Looking at the various uses of references in the texts written by the scholars in our study reinforced our earlier observation concerning the difficulty of distinguishing primary from secondary texts. Primary documents are often defined as nonderivative documents, those that are analyzed in a study. However, our scholars were analyzing all sorts of derivative documents. In at least two situations, secondary texts could be considered as primary texts. In the first, the text being discussed could be unobtainable, either because of distance or because it had been destroyed or was missing. Substituted for the text itself would be other documentation about the text, analyses of similar or related texts, or even documentation of documentation. Second, the now-common “metacritical,” contextually rich studies of the meaning and understanding of texts over time uses the analysis of many kinds of “secondary” research about a text. This evidence of the multiple roles of texts was strengthened through the interviews based upon the document analyses.

Electronic texts are potentially the most radical element in the construction of the evolving technology environment in the humanities.

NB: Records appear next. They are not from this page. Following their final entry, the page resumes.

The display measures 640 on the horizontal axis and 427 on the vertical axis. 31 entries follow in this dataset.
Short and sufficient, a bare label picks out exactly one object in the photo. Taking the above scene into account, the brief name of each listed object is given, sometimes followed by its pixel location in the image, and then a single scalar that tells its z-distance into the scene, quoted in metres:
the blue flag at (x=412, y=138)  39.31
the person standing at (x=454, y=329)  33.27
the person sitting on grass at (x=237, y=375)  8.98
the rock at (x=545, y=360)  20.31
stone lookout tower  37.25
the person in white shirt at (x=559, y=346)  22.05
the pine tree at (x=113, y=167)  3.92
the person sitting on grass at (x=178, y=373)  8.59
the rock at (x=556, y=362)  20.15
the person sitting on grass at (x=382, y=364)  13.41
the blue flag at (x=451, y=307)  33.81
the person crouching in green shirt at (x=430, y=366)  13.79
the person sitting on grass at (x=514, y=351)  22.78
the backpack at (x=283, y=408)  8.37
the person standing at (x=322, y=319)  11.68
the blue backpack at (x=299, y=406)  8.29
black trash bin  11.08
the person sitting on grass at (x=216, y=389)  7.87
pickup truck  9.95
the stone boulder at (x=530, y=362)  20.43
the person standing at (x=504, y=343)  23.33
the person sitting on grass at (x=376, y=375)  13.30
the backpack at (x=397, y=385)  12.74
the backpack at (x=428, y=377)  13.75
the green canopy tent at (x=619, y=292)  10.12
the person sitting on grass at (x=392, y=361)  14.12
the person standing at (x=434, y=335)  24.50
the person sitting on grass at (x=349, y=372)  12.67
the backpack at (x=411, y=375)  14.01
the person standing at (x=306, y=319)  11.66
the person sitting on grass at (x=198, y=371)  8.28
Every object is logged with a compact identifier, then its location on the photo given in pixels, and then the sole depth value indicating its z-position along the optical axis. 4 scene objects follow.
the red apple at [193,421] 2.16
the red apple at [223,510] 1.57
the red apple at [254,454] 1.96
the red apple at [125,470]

The explosion of electronic texts promises to alter the way in which scholars conceive of the activity of research in a way paralleled only by similarly major developments in the history of printing-the paperback revolution of the post-World War II years, the development of mechanized printing in the nineteenth century, and the invention of moveable type in the fifteenth century. Opinions of the cultural significance of electronic texts vary widely, from the unfettered enthusiasm with which Lanham (1993) extols their virtues as a new rhetoric that could reenergize Western culture, to the pessimism of Birkerts (1994), who bemoans the dissolution of culture threatened by a decline in the reading of printed books. Humanities scholarship has only begun to integrate electronic text. One telling example showed up clearly in the uncertainty among scholars about how to cite electronic text corpora: is the user consulting a database or the primary text reproduced therein? Encoding is both a form of textual interpretation and a format of presentation of a text. This raises issues beyond those of establishing a standard citation format and cuts to the core of the assumed distinction between primary and secondary sources. Scholarly practice will continue to evolve in deliberate and interesting ways as software advances such as encoding develop in conjunction with new hardware such as handheld devices.